Dans une usine dernier cri de Thaïlande, pays où la production automobile connaît la plus forte croissance au monde, robots et techniciens en combinaison immaculée font les derniers réglages des centaines de voitures qui sortent de ces lignes de production chaque jour.
On pourrait se croire dans un atelier Ford de Detroit ou dans la ville-usine de Toyota-City au Japon. Mais cette usine du Japonais Honda est bien en Thaïlande, dont le nom évoque d'habitude les plages paradisiaques et la cuisine pimentée.
Car, dans un contexte global de crise touchant les principaux fabricants automobiles, la Thaïlande s'est imposée comme une rare exception ces dernières années, au point de devenir la première plateforme de montage automobile de toute l’Asie du Sud-Est.
Son secteur automobile est l’un des dix plus importants au monde, devant la France. Sa production automobile a bondi de 70% en 2012 par rapport à l'année précédente, jusqu'à atteindre 2,48 millions de véhicules produits, selon l’Organisation internationale des constructeurs automobiles, basée à Paris.
En comparaison, la Chine et l'Inde n'ont connu que des croissances à un chiffre sur la même période.
Et malgré la crise, la Thaïlande vient de connaître ses meilleures ventes durant les six premiers mois de cette année.
La Thaïlande, usine des constructeurs japonais
Les fabricants japonais, qui ont délocalisé ici une partie de leur production, mais aussi le géant américain Ford, sont pour beaucoup dans cette croissance.
Le marché domestique joue un rôle important dans cette croissance, tirée par le fait que le gouvernement accorde une subvention à chaque foyer pour acheter sa première voiture.
Et des centaines de millions de dollars ont été investis par la Thaïlande dans de nouvelles usines, afin de soutenir un secteur qui échappe pour l'heure aux signes d'essoufflement d'autres branches de l'économie.
"Les nuages et les problèmes peuvent apparaître, mais dans l’ensemble, l'industrie automobile est tirée par les consommateurs. Les consommateurs équipés de deux roues veulent des voitures, et je ne pense pas que ce désir cesse", analyse Uli Kaiser, du groupe Automotive Focus.
Alors que la bataille pour le contrôle du marché s'intensifie, les grands constructeurs automobiles, notamment japonais, investissent eux aussi dans de nouvelles usines, visant à la fois le marché intérieur thaïlandais et l'Asie du Sud-Est.
Le constructeur japonais Honda ambitionne de produire quelque 420.000 véhicules par an en Thaïlande à l'horizon 2015, avec l'ouverture d'une nouvelle usine dans la banlieue de Bangkok, qui a représenté un investissement de 644 millions de dollars.
L'euphorie actuelle est une revanche sur l'année noire de 2011, quand de graves inondations en Thaïlande avaient forcé de nombreuses entreprises, dont Honda, à fermer temporairement.
"Pendant les inondations, nous avons dû fermer l’usine pendant six mois et repousser tous nos projets", se souvient Pitak Pruittisarikorn, vice-président de Honda-Thaïlande.
Mais "la Thaïlande est aujourd'hui la plus grosse base de production de Honda dans la région", insiste-t-il.
Le mois dernier, son rival Toyota a commencé à produire dans sa toute nouvelle usine d'assemblage à 340 millions de dollars.
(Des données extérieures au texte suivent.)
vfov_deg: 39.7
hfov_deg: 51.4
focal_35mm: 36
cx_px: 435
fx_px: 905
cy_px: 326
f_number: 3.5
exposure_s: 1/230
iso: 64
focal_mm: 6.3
Le constructeur en est à sa cinquième usine en Thaïlande, où il a vendu plus de 500.000 véhicules l'an dernier. Toyota vise même les 770.000 véhicules produits par an en Thaïlande, de la voiture au minibus.
Le groupe, dont les pick-ups sont omniprésents sur les routes thaïlandaises, n'envisage pas de céder la première place sur le podium.
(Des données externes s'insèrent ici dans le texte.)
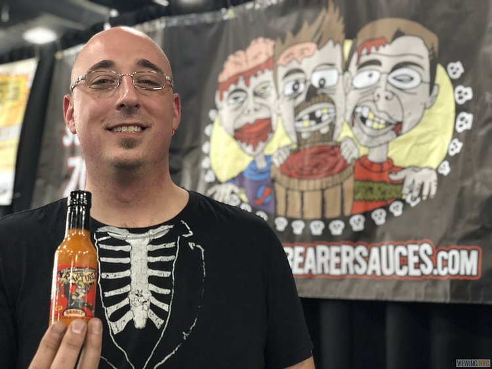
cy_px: 184
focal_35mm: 52
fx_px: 739
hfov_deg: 36.8
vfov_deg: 28.0
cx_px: 246
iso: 160
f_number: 2.4
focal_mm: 6
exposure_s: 1/30
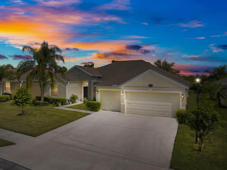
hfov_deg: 71.6
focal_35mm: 24
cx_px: 114
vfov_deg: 56.8
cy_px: 85
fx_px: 157
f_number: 5.6
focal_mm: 12.29
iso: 100
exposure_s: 1/50
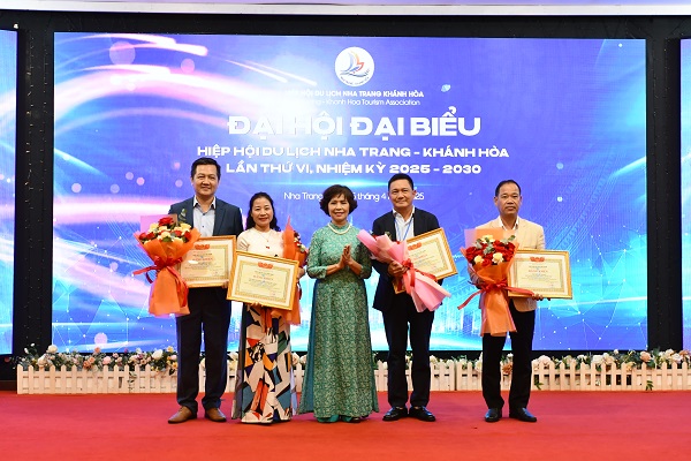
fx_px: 998
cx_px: 346
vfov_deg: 26.0
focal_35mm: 52
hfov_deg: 38.2
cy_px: 230
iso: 1400
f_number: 8
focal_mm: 35
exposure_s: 1/60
"Nous avons pleinement confiance dans le fait que nous pouvons développer notre industrie ici en Thaïlande, avec de nombreux clients. Nous pouvons conserver entre 35 à 40% du marché ici en Thaïlande", explique Kyoichi Tanada, président de Toyota Thaïlande.
La Thaïlande pourrait cependant avoir connu son "année bénie" en 2012, alors que les ventes ont commencé à reculer, après un premier semestre 2013 encore très bon.
Mais les analystes prédisent encore un bel avenir à l'industrie automobile thaïlandaise, tablant sur une hausse annuelle de 10% les prochaines années.
Pour le plus grand bonheur des constructeurs, et le désespoir des piétons de Bangkok, dont les rues sont chaque jour un peu plus embouteillées par les nouveaux propriétaires de quatre-roues.